● **Material provided**:
=== Begin Enclosure ===
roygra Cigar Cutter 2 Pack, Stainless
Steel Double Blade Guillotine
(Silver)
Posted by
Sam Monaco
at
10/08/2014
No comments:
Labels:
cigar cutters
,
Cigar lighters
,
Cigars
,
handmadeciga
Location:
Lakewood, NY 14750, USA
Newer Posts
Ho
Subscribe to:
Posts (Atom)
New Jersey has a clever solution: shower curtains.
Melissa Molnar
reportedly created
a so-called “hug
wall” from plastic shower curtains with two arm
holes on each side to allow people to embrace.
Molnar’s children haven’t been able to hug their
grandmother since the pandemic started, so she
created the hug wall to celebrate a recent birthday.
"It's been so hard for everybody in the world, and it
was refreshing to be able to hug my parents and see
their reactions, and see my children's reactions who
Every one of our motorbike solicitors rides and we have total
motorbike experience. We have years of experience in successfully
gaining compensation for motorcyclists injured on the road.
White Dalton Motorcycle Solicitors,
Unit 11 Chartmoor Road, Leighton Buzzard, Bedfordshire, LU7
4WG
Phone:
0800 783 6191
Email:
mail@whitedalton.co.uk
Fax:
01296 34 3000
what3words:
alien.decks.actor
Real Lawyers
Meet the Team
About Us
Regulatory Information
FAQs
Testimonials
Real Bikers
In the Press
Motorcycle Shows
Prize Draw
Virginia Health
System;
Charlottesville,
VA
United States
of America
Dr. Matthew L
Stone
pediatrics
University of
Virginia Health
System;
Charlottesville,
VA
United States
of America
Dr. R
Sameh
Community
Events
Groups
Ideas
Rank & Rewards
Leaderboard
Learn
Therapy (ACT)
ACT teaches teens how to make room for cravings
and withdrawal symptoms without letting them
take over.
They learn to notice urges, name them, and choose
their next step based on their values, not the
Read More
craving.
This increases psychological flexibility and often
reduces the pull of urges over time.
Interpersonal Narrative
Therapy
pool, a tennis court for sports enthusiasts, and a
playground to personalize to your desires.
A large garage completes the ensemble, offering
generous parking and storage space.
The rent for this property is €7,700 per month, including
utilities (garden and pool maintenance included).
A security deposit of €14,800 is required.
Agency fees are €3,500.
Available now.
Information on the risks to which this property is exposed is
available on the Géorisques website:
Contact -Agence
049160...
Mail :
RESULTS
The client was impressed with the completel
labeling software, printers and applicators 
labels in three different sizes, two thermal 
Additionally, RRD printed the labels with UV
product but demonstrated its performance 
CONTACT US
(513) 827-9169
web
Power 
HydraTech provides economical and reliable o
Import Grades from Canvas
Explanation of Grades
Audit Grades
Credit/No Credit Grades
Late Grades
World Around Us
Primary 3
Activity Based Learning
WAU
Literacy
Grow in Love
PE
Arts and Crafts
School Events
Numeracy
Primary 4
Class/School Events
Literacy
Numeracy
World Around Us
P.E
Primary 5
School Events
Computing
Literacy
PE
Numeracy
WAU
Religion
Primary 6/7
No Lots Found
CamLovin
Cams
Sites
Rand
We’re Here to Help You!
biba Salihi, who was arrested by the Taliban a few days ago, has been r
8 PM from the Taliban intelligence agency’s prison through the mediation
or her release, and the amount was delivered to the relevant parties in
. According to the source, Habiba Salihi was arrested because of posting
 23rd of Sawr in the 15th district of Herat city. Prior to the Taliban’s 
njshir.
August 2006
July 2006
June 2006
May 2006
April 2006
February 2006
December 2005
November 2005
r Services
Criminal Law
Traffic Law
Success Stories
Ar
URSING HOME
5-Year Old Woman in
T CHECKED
=== End Enclosure ===
● **Problem description**: Your answer must be the lines above from the one containing "was refreshing to" to the one containing "utilities (garden and", both included, restated word for word.

● **Your response**:
was refreshing to be able to hug my parents and see
their reactions, and see my children's reactions who
Every one of our motorbike solicitors rides and we have total
motorbike experience. We have years of experience in successfully
gaining compensation for motorcyclists injured on the road.
White Dalton Motorcycle Solicitors,
Unit 11 Chartmoor Road, Leighton Buzzard, Bedfordshire, LU7
4WG
Phone:
0800 783 6191
Email:
mail@whitedalton.co.uk
Fax:
01296 34 3000
what3words:
alien.decks.actor
Real Lawyers
Meet the Team
About Us
Regulatory Information
FAQs
Testimonials
Real Bikers
In the Press
Motorcycle Shows
Prize Draw
Virginia Health
System;
Charlottesville,
VA
United States
of America
Dr. Matthew L
Stone
pediatrics
University of
Virginia Health
System;
Charlottesville,
VA
United States
of America
Dr. R
Sameh
Community
Events
Groups
Ideas
Rank & Rewards
Leaderboard
Learn
Therapy (ACT)
ACT teaches teens how to make room for cravings
and withdrawal symptoms without letting them
take over.
They learn to notice urges, name them, and choose
their next step based on their values, not the
Read More
craving.
This increases psychological flexibility and often
reduces the pull of urges over time.
Interpersonal Narrative
Therapy
pool, a tennis court for sports enthusiasts, and a
playground to personalize to your desires.
A large garage completes the ensemble, offering
generous parking and storage space.
The rent for this property is €7,700 per month, including
utilities (garden and pool maintenance included).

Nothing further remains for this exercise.